[[ Data in this exercise, beginning ]]
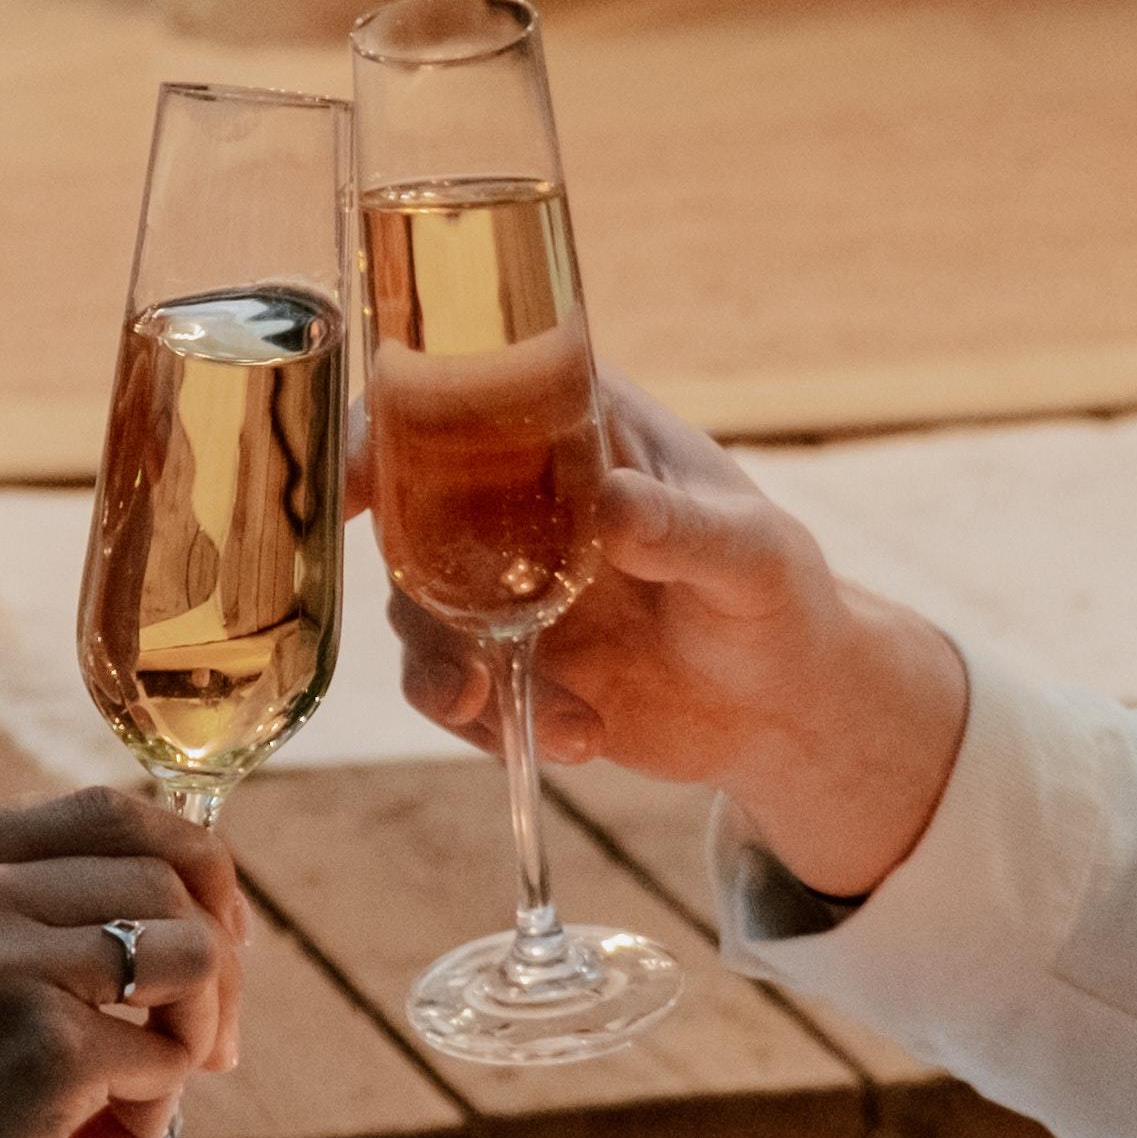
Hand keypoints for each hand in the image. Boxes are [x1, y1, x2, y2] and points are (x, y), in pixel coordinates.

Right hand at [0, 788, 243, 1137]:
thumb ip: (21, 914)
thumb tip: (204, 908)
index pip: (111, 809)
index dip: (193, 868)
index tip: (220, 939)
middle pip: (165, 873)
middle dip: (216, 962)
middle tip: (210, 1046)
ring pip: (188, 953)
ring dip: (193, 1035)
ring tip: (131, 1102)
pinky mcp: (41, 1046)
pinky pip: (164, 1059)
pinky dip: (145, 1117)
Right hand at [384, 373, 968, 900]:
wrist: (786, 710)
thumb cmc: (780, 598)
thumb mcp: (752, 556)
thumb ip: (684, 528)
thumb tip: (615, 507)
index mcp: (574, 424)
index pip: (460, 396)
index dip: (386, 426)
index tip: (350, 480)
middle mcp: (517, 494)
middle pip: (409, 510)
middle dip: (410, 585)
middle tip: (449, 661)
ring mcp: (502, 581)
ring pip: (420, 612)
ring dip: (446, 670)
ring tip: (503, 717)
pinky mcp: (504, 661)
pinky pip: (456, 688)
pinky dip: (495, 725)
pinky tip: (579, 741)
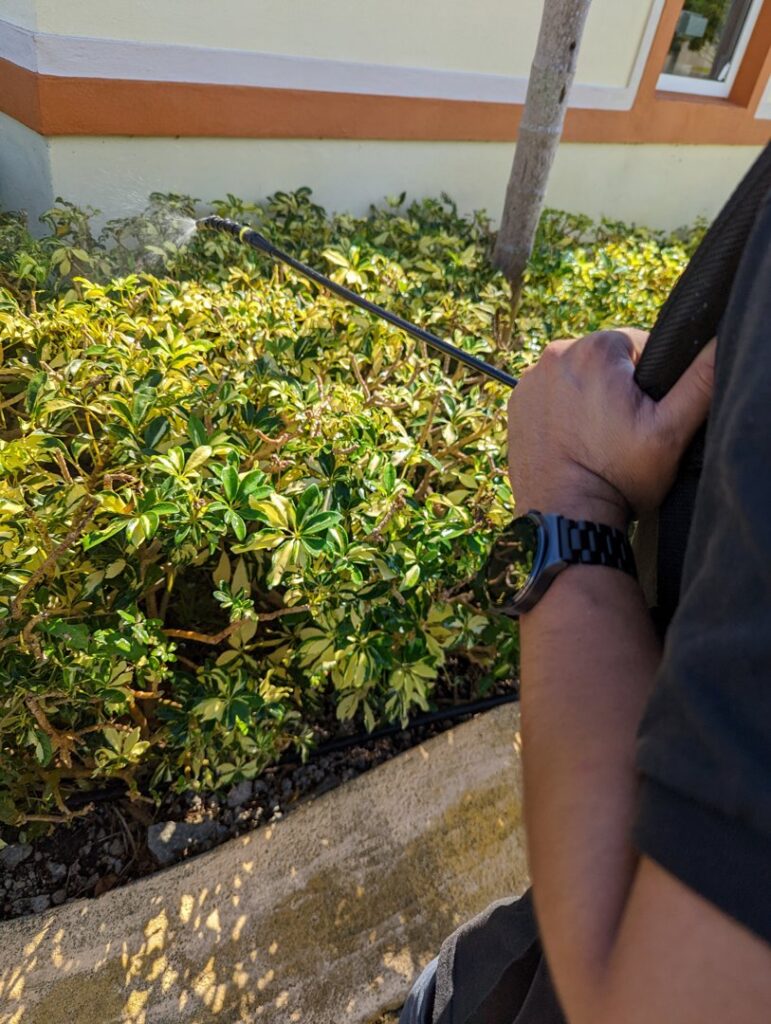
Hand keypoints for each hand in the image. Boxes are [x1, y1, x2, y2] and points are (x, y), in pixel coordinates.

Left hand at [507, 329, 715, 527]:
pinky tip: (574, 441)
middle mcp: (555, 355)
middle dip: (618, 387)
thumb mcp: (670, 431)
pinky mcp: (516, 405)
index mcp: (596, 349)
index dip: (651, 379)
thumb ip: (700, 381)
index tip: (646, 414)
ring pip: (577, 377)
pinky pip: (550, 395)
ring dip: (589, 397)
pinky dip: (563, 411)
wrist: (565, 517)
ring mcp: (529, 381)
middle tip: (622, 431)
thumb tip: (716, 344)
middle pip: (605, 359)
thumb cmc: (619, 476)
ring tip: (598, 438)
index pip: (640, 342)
[[ Data in this exercise, end ]]
The problem
Every line of the material must be returned exactly; leave the images out.

Output
Hand keypoints for each hand in the image. Boxes are [x1, y1, x2, y2] and points are (x, y), in pixel coordinates.

Right hand at [0, 788, 243, 1137]:
thumb ip: (21, 914)
thumb tip: (204, 908)
index pip: (111, 809)
index dip: (193, 868)
index tip: (220, 939)
middle pip: (165, 873)
middle dip: (216, 962)
middle tip: (210, 1046)
ring pip: (188, 953)
ring dip: (193, 1035)
ring tip: (131, 1102)
pinky mcp: (41, 1046)
pinky pip: (164, 1059)
pinky dip: (145, 1117)
Right hand at [384, 373, 968, 900]:
wrist: (786, 710)
thumb cmc: (780, 598)
thumb mcp: (752, 556)
thumb ip: (684, 528)
thumb tip: (615, 507)
index mcp: (574, 424)
index pip: (460, 396)
index dip: (386, 426)
index tip: (350, 480)
middle mcp: (517, 494)
middle pip: (409, 510)
middle dip: (410, 585)
middle tip: (449, 661)
ring mcp: (502, 581)
ring pip: (420, 612)
ring dip: (446, 670)
ring tip: (503, 717)
pinky mcp: (504, 661)
pinky pip: (456, 688)
pinky dip: (495, 725)
pinky tip: (579, 741)
Hand keypoints for each hand in the image. Boxes are [x1, y1, x2, y2] and points are (x, y), in pixel coordinates.

Left hand at [507, 329, 715, 527]:
pinky tip: (574, 441)
middle mcp: (555, 355)
middle dip: (618, 387)
thumb mcp: (670, 431)
pinky mcp: (516, 405)
index mcp: (596, 349)
index dip: (651, 379)
thumb ip: (700, 381)
index tip: (646, 414)
ring pip: (577, 377)
pinky pip: (550, 395)
ring dip: (589, 397)
pinky dip: (563, 411)
wrist: (565, 517)
ring mcp: (529, 381)
middle tip: (622, 431)
thumb tip: (716, 344)
middle pip: (605, 359)
thumb cmc: (619, 476)
ring tip: (598, 438)
index pip: (640, 342)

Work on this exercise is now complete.